Cennet ve cehennem ehli hakkındaki metinde “Buraların ehli olanların” diye başlayan paragrafı, ana bilgilerini koruyarak madde madde yeniden yazın.
══ Kaynak Metin ══
Peki, buraların ehli olan kimselerin birbirleri ile olan diyalogları nasıl olacaktır?
Buraların ehli olanların ve birbirleriyle olan münasebetlerinin durumlarını ayetler ışığında incelemek ve cennetliklere imrenmek ve cehennemliklerin durumundan Allah azze ve celle’ye sığınmak gerekir. Yarın bir pişmanlık yaşamamak ve ahu vah etmemek için cehennemliklerin hallerinden de ibret almak gerekir.
Allahu Teâlâ; duraklarına yerleştiklerinde cennet halkının, cehennem halkına nasıl hitapta bulunacağını haber vermektedir. Bu, bir ayıplama ve azarlama şeklinde olacaktır.
Yüce Rabbimiz onların birbirleriyle olan bu konuşmalarından bizlere şöyle bahsetmektedir.
“Cennetlikler, cehennemliklere seslenerek, ‘Biz Rabbimizin bize vadettiklerini gerçekleşmiş bulduk, siz de Rabbinizin size yönelik vaadlerini gerçekleşmiş buldunuz mu?’ derler. Cehennemlikler ‘Evet’ derler. Bu sırada aralarından biri yüksek sesle şöyle bağırır, “Allah’ın laneti zalimlerin üzerine olsun.” (A’raf, 44)
═══
══ Gösterilen Veriler ══
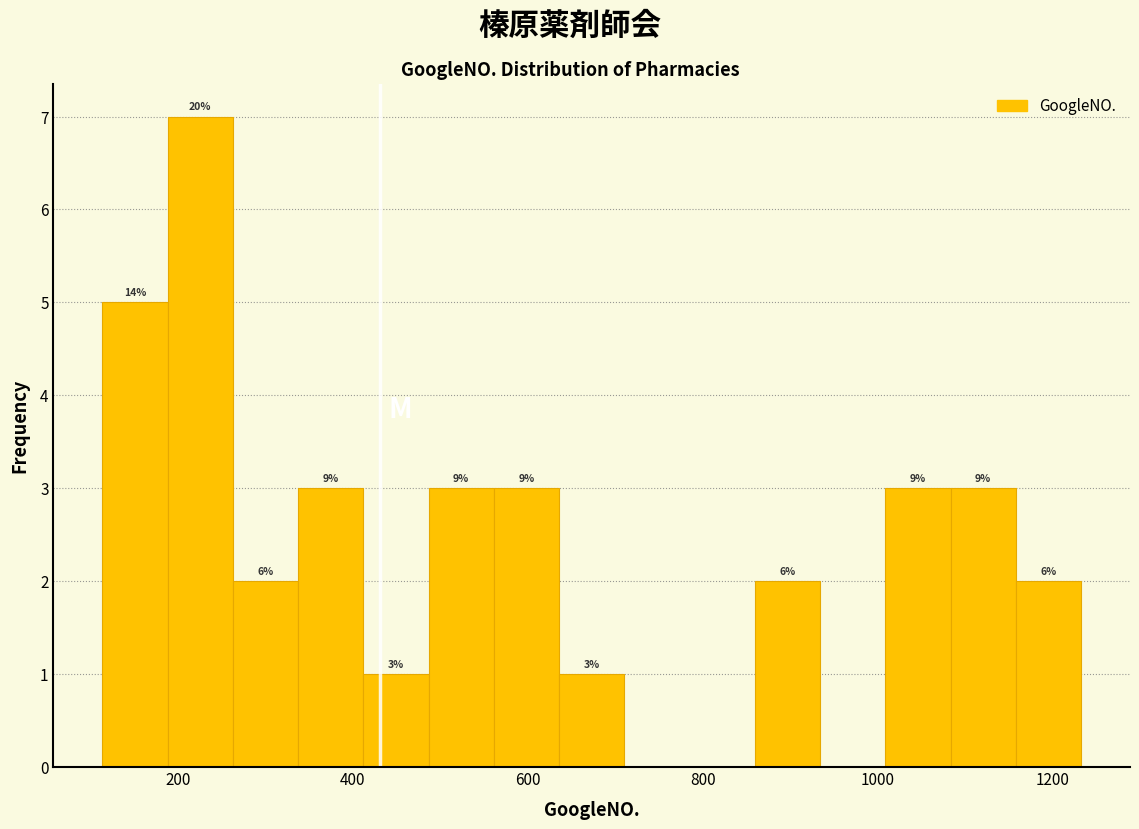

Around what value on the x-axis is the tallest bar? Give the approximate position of its centre, as read against the axis.

220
═══
** Cevap **
- Buraların ehli olanların durumu ve birbirleriyle olan münasebetleri ayetler ışığında incelenmelidir.
- Cennetliklere imrenilmelidir.
- Cehennemliklerin durumundan Allah azze ve celle’ye sığınılmalıdır.
- Yarın pişmanlık yaşamamak ve ah vah etmemek için cehennemliklerin hallerinden ibret alınmalıdır.